Nowe konto OKI ma ruszyć w 2026 roku. Rząd zapowiada, że będzie to dobrowolne narzędzie, które pozwoli inwestować bez podatku Belki do kwoty 100 tys. zł. Ale nie wszystkie formy oszczędzania będą traktowane jednakowo.
Sadowski: to może być rozczarowujące
- Dla wielu Polaków rozczarowujące może być, że w przypadku lokat i obligacji skarbowych limit w ramach OKI wyniesie nie 100 000 zł, a jedynie 25 000 zł - komentuje Jarosław Sadowski, główny analityk Rankomat.pl.
Pozostałe 75 tys. zł będzie można ulokować bez podatku tylko w bardziej ryzykownych instrumentach, takich jak akcje, fundusze inwestycyjne czy ETF-y.
- Tymczasem większość Polaków preferuje najbezpieczniejsze produkty oszczędnościowe - dodaje Sadowski.
Bezpieczne oszczędzanie z limitem
Ekspert wylicza, że jeśli ktoś posiada 100 tys. zł i nie chce inwestować w rynek kapitałowy, będzie mógł skorzystać z ulgi podatkowej tylko w ograniczonym zakresie.

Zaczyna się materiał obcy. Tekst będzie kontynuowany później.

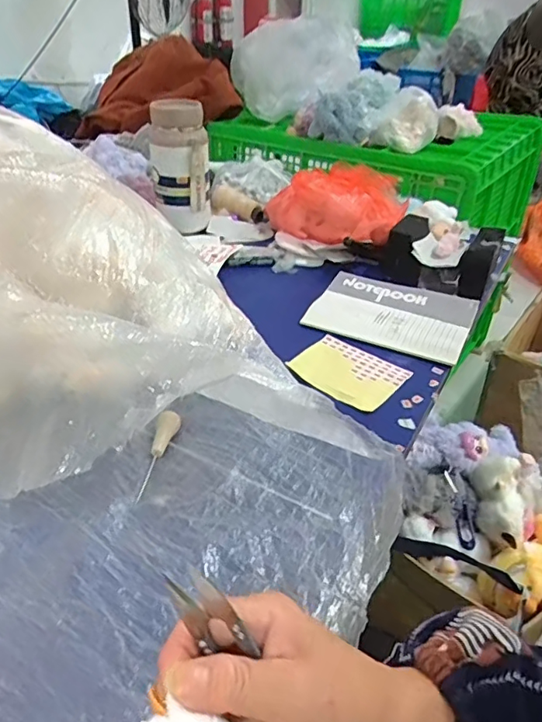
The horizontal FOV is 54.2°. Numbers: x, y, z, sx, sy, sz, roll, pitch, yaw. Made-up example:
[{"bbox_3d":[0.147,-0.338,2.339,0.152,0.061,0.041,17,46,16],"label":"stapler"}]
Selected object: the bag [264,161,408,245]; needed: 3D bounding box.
[{"bbox_3d":[0.104,-0.257,0.882,0.225,0.110,0.132,5,35,4],"label":"bag"}]

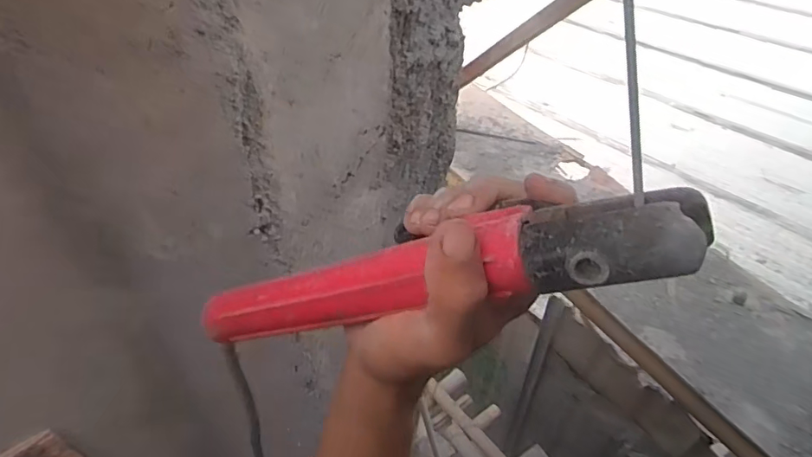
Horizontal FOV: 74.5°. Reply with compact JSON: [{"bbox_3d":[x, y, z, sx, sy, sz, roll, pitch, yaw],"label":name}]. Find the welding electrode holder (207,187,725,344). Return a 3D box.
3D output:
[{"bbox_3d":[-0.004,0.024,0.248,0.257,0.027,0.029,-16,38,34],"label":"welding electrode holder"}]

- W takim przypadku ulga podatkowa wyniesie zaledwie 237,50 zł - przy założeniu rocznej lokaty z oprocentowaniem 5 proc. Gdyby możliwe było wpłacenie całych 100 tys. zł do OKI, ulga sięgnęłaby 950 zł - tłumaczy. Różnica to aż 712,50 zł.
Czytaj więcej: Do 100 tysięcy złotych bez podatku. Zapowiedź ministra >>>
Założenia OKI
W ramach OKI można będzie inwestować w instrumenty dopuszczone do obrotu na rynku regulowanym lub wprowadzone do alternatywnego systemu obrotu oraz fundusze inwestycyjne (akcje, obligacje, ETF i inne).

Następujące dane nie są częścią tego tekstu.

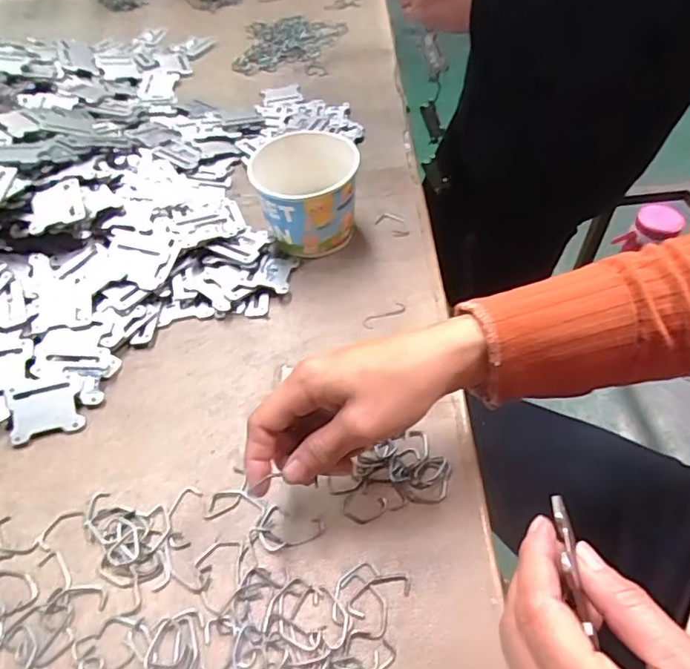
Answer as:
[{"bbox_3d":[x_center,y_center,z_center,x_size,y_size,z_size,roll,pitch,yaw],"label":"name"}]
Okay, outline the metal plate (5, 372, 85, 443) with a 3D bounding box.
[{"bbox_3d":[-0.218,0.053,0.395,0.048,0.004,0.042,-15,69,-10],"label":"metal plate"}]

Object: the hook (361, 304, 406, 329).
[{"bbox_3d":[0.032,-0.016,0.446,0.040,0.004,0.011,-29,56,-18],"label":"hook"}]

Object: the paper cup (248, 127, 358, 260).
[{"bbox_3d":[-0.033,-0.129,0.486,0.088,0.078,0.094,-2,52,2],"label":"paper cup"}]

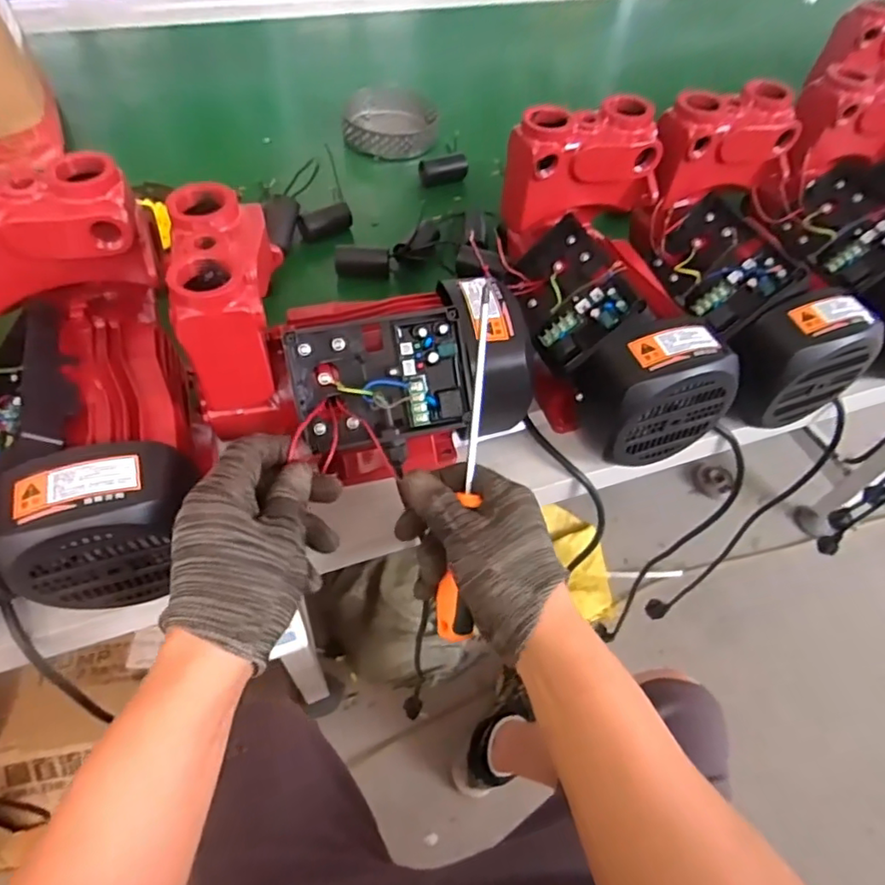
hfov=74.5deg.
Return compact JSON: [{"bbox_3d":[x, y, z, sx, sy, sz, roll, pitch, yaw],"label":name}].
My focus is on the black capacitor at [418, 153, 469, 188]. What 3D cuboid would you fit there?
[{"bbox_3d":[0.001,-0.354,0.754,0.059,0.025,0.028,-19,58,-17],"label":"black capacitor"}]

W części oszczędnościowej OKI można będzie otwierać lokaty i składać zapisy na obligacje oszczędnościowe (do 25 tys. zł wartości oszczędności bez podatku).
Domański poinformował, że prace informatyczne nad OKI mogą zająć co najmniej pół roku, a realnym terminem uruchomienia OKI jest połowa 2026 r.
OKI mają prowadzić instytucje finansowe, które obecnie prowadzą IKE i IKZE, czyli np. biura maklerskie czy banki.